The tears wouldn't stop coming.

A long time later I sat by the window, looking out at the setting sun. The mockingbird was pretending to be a car alarm. From elsewhere on the grounds I could hear people doing things, machines running, cars starting and stopping again.

No one had come to see to me. In the bathroom off my room I'd found a first aid kit and by rearranging my body parts like I was playing twister, managed to see myself in the mirror long enough to determine there were only a few places I wanted to swab with antiseptic.

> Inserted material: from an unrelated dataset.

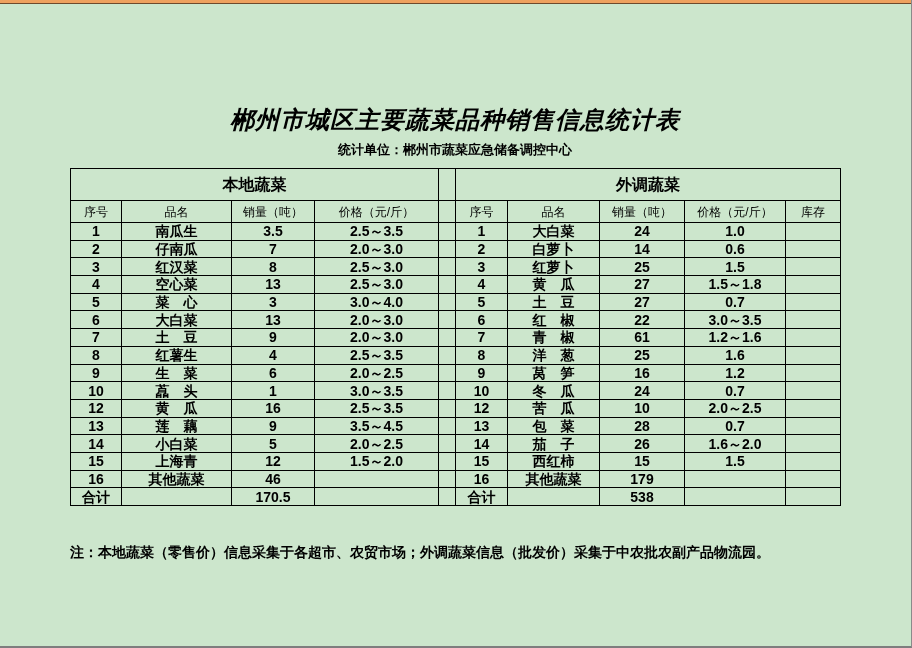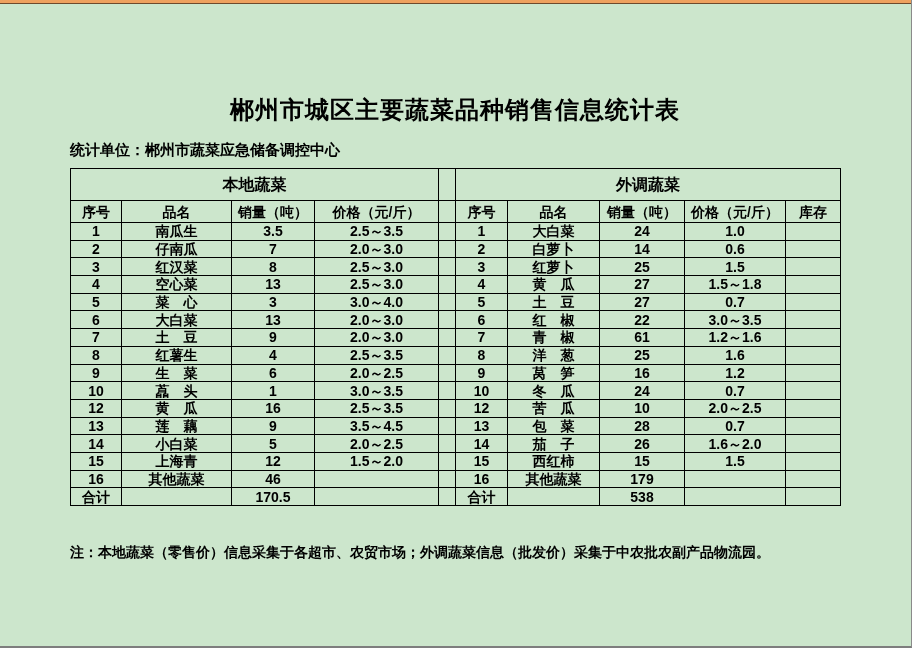"郴州市城区主要蔬菜品种销售信息统计表" .doc-title { font-style: none -> italic; top: 94px -> 104px }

I'd had the afternoon alone.

The last time Mark and I had sex, it was only the violent parts that had meant anything to me. I'd thrilled even as I was furious when he cuffed me.

When Jesse had pounded his fist into the pillow beside my head I'd been afraid – and thrilled and alive and orgasming.

When Cole had read me the salient parts of the contract, I'd expressed the horror of what he had in mind, reminded myself that if I ran, I had nowhere to run to.

But there'd been a deep part of me that I didn't want admit, that had been anxious and excited. After all, when Cole had stroked his fingers between my legs, he'd found me wet and slick and wanting.

I didn't want to admit to that part. I didn't want any part of it.

So where did that leave me? I'd already gone back to the job I loved and the work that called me, and found I couldn't do it for more than a few weeks before some aspect of it so distressed me I threw away common sense and started using again. What now?

For the first time in my life, I considered suicide.